** Exercise aim **
A complete answer lists every line of the material where the string "Adhesive" occurs.

** Materials provided **
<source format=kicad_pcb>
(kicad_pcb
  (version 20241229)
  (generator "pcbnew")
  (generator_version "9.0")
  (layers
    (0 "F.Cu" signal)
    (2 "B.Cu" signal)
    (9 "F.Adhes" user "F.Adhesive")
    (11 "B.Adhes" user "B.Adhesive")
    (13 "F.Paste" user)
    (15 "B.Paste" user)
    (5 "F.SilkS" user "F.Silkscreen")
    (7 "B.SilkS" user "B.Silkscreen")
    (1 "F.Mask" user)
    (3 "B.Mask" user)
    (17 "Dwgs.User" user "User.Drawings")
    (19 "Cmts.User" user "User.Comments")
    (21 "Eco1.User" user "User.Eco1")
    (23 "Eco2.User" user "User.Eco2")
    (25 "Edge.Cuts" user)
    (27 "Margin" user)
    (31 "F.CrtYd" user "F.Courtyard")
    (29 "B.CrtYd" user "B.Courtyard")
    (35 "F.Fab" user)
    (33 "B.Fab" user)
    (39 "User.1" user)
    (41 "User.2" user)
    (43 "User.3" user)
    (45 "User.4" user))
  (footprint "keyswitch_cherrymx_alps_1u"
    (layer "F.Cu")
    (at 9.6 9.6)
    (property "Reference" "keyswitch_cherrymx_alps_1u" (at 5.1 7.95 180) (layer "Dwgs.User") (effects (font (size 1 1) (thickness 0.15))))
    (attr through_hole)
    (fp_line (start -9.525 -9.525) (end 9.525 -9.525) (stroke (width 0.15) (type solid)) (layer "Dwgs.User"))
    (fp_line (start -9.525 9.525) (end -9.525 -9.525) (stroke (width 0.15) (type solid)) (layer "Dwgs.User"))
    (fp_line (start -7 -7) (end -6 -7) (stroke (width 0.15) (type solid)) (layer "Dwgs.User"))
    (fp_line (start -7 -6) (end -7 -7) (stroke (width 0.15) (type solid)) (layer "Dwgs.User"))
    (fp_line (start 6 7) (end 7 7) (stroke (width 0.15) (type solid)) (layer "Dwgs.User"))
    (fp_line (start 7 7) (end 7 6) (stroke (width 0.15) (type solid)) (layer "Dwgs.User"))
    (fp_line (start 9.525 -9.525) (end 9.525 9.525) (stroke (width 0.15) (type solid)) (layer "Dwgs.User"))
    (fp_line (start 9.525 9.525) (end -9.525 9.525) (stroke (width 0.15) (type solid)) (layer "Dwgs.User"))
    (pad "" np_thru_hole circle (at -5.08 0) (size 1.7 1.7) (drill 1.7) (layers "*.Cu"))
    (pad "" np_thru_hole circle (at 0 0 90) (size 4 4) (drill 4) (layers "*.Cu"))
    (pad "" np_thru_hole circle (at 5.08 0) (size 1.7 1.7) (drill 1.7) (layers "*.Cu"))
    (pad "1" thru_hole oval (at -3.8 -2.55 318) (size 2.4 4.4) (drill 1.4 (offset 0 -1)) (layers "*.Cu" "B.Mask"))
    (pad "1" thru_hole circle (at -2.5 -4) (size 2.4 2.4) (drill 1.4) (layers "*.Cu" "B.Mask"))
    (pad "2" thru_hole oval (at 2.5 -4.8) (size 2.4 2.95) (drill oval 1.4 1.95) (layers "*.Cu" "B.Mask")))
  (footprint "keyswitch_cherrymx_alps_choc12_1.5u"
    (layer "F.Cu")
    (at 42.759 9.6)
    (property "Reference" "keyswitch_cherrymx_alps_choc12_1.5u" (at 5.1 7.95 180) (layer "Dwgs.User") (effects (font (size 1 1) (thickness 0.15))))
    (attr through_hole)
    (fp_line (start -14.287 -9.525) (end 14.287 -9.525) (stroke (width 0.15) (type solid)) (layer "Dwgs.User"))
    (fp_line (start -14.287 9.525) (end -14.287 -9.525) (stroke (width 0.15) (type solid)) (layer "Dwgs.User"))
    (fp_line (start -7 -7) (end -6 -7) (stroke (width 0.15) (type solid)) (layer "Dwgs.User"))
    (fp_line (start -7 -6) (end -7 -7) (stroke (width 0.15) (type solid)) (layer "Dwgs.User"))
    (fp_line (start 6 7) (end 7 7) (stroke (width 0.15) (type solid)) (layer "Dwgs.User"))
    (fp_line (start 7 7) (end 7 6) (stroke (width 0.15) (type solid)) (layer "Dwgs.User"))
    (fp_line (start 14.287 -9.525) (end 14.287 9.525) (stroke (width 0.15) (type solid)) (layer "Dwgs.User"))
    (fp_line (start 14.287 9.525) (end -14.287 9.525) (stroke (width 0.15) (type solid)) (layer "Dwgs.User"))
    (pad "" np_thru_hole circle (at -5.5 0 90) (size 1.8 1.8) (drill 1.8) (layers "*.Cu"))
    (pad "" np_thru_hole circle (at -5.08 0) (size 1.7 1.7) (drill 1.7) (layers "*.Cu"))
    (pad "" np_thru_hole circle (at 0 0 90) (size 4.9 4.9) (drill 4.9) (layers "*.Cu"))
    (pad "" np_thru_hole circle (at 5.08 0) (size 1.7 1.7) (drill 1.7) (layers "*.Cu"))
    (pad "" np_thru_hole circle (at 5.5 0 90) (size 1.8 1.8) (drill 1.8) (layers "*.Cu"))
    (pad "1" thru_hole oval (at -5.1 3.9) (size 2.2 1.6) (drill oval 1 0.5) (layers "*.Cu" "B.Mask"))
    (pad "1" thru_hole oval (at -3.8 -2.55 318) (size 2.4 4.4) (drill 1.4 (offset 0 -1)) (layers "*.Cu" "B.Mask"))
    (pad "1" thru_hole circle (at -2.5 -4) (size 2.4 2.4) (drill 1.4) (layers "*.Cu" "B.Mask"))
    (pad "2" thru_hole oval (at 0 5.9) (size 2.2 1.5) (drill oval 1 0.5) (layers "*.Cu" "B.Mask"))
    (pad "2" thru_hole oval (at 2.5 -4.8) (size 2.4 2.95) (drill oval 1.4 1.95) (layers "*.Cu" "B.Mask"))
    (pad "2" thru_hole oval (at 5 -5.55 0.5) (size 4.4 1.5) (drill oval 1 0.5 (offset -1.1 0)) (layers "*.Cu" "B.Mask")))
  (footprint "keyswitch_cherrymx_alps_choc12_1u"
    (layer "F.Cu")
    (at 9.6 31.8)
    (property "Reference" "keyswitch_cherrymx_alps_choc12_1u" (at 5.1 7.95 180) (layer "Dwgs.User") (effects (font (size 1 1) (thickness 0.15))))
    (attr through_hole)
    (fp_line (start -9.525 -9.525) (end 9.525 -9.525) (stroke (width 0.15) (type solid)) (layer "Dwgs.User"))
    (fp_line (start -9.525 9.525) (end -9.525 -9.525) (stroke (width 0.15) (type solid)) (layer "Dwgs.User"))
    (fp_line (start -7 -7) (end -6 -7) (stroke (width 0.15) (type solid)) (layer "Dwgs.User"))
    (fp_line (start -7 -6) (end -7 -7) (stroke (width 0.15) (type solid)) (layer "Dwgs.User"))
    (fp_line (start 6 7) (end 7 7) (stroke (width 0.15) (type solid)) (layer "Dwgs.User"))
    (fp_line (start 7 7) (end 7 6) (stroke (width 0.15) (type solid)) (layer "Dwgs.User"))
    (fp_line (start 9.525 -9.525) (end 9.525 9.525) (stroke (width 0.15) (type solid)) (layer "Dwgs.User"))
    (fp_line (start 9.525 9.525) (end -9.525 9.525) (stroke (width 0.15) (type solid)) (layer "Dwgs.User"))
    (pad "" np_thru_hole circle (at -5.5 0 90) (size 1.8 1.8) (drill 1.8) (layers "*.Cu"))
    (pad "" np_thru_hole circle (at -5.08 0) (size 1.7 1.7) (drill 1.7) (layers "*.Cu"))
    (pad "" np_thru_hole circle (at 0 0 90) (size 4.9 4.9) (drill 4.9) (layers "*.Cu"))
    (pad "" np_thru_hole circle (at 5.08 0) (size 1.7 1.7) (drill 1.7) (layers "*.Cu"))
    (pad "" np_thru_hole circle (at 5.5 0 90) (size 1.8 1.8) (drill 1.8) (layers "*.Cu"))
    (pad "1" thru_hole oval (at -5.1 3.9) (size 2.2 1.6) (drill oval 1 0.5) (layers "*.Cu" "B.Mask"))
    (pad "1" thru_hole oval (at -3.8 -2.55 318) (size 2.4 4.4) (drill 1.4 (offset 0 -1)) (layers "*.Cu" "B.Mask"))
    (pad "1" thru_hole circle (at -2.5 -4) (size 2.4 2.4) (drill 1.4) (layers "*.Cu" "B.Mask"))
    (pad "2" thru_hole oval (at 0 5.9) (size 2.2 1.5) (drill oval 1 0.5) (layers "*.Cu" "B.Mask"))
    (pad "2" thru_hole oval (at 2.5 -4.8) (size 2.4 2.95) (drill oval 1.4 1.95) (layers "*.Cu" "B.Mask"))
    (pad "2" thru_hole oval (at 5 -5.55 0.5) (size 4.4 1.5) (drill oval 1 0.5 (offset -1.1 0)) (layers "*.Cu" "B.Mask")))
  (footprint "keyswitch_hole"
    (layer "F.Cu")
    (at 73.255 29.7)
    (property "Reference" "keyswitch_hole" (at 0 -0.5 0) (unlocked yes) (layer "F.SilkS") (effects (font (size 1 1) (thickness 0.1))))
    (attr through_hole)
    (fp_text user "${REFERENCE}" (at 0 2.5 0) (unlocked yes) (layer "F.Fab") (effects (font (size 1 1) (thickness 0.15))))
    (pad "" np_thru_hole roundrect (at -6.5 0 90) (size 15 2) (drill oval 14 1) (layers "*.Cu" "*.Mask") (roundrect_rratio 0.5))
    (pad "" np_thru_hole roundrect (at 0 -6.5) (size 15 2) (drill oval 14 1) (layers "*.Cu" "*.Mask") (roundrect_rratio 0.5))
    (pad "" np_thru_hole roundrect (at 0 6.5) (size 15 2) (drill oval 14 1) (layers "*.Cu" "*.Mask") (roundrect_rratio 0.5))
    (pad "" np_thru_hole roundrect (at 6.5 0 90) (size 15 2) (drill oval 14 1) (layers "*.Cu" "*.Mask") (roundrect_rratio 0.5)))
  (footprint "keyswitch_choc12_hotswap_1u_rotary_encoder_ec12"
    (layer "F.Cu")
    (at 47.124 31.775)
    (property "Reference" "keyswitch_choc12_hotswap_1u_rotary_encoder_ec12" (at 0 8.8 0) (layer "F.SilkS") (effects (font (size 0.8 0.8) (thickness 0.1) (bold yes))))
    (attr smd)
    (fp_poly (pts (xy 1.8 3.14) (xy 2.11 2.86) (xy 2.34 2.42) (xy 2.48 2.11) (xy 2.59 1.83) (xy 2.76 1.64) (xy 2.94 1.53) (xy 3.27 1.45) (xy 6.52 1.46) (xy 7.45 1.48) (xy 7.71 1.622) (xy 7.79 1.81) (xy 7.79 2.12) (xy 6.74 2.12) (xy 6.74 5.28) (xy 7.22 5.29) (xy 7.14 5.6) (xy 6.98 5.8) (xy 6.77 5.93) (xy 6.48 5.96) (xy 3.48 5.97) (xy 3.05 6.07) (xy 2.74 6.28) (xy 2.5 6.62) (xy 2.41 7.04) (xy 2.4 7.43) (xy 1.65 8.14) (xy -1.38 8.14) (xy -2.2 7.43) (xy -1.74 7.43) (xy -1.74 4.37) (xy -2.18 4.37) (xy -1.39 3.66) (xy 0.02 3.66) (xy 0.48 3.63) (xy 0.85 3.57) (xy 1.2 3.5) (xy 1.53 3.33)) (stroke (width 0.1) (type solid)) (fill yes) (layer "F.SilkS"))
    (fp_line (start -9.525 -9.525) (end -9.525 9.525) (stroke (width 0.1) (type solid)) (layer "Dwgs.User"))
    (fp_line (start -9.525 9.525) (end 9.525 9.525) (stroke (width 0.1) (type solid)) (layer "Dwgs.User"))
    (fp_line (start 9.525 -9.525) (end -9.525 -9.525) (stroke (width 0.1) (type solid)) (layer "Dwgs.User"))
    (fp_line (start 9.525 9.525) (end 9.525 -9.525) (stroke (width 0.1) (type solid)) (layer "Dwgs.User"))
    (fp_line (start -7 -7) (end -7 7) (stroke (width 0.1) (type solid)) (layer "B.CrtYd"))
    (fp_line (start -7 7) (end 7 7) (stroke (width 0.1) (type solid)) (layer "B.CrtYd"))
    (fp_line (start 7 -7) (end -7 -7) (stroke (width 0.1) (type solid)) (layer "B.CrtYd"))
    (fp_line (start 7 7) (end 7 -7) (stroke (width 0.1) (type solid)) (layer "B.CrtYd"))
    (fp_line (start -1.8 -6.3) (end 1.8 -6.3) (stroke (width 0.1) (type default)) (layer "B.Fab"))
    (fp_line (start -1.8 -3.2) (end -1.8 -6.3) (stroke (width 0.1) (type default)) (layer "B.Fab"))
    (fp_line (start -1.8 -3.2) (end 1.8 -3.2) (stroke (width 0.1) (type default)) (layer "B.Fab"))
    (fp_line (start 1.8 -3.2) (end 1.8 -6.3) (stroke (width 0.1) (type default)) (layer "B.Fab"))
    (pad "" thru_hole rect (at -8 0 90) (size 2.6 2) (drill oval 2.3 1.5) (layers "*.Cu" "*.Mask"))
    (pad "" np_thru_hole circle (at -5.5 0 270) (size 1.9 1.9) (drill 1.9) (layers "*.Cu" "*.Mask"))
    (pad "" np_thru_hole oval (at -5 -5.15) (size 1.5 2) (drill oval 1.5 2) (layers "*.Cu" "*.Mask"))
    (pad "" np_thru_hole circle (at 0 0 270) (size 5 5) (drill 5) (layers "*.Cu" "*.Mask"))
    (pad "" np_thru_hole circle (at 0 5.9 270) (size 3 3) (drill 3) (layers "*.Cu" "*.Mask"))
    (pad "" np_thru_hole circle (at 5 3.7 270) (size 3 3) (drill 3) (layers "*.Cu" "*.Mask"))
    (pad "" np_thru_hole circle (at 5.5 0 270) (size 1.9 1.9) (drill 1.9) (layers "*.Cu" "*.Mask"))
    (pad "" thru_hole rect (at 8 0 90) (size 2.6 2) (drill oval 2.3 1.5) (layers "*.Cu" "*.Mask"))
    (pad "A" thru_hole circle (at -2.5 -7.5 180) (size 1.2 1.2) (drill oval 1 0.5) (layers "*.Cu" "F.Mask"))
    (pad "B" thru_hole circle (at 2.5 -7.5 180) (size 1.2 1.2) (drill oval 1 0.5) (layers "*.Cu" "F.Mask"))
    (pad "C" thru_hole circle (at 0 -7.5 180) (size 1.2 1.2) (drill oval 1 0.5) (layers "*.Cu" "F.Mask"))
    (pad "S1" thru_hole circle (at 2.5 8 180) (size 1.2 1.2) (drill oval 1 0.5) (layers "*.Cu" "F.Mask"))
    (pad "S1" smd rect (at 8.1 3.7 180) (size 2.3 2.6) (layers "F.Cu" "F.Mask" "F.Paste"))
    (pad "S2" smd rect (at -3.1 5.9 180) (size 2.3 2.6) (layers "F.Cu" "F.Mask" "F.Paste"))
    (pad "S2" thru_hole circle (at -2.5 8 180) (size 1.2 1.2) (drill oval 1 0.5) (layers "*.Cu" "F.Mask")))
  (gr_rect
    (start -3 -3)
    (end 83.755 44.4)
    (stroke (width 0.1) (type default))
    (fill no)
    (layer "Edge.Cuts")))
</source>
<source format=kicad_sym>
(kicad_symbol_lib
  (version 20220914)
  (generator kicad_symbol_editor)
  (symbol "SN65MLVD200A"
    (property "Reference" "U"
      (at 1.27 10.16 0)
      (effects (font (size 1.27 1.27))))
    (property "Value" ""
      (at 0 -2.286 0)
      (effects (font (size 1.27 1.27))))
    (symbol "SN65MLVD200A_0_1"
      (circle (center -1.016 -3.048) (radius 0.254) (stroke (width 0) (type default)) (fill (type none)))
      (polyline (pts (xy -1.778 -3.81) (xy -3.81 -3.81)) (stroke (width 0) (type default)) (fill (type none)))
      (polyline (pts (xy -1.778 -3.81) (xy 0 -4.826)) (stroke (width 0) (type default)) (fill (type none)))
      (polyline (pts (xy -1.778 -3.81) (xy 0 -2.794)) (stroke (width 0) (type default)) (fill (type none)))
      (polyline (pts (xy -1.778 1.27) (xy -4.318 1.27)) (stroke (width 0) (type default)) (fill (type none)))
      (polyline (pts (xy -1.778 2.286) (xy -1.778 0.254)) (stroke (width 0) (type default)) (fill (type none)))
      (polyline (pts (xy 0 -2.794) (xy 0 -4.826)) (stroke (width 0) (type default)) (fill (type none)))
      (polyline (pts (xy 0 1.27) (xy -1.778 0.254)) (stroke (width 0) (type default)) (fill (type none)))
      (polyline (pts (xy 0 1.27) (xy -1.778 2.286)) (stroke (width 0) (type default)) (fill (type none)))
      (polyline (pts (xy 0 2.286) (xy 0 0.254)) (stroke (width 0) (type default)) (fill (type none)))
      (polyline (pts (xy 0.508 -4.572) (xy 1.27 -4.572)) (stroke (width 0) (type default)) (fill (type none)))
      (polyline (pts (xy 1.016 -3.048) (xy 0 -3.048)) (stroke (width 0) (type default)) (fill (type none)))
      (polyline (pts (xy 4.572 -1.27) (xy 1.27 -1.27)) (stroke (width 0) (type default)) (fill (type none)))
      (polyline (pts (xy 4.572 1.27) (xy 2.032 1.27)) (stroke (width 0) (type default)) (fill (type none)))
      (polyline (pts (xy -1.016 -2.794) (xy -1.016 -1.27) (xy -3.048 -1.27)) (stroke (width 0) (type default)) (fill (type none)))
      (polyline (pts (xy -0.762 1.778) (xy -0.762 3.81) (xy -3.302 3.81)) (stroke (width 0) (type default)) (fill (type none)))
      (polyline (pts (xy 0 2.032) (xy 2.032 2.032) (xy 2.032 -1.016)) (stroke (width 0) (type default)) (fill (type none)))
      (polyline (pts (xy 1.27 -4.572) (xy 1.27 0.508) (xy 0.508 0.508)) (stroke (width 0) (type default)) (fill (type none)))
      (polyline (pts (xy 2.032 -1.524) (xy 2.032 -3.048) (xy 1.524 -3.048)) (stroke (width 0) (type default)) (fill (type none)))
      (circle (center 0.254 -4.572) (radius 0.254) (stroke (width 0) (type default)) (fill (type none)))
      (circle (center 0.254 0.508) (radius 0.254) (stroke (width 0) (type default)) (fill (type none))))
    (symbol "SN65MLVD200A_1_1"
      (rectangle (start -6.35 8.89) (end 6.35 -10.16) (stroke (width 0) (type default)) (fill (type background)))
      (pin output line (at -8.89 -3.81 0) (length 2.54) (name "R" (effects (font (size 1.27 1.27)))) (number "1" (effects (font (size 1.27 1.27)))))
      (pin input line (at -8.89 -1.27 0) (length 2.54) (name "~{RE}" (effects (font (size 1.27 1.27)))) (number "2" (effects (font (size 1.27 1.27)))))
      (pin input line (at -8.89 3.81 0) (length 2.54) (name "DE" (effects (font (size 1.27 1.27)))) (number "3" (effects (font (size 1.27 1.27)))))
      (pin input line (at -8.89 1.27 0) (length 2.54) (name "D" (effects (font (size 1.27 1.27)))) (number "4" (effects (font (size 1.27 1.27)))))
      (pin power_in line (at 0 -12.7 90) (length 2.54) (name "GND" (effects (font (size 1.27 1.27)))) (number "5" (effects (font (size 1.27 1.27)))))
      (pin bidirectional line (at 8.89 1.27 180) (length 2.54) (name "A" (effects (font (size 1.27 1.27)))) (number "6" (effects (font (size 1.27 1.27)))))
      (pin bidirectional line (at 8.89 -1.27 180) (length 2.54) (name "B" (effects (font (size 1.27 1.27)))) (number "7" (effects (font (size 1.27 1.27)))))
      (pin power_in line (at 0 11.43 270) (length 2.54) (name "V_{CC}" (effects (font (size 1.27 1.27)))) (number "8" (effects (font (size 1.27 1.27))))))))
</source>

** Your response **
    (9 "F.Adhes" user "F.Adhesive")
    (11 "B.Adhes" user "B.Adhesive")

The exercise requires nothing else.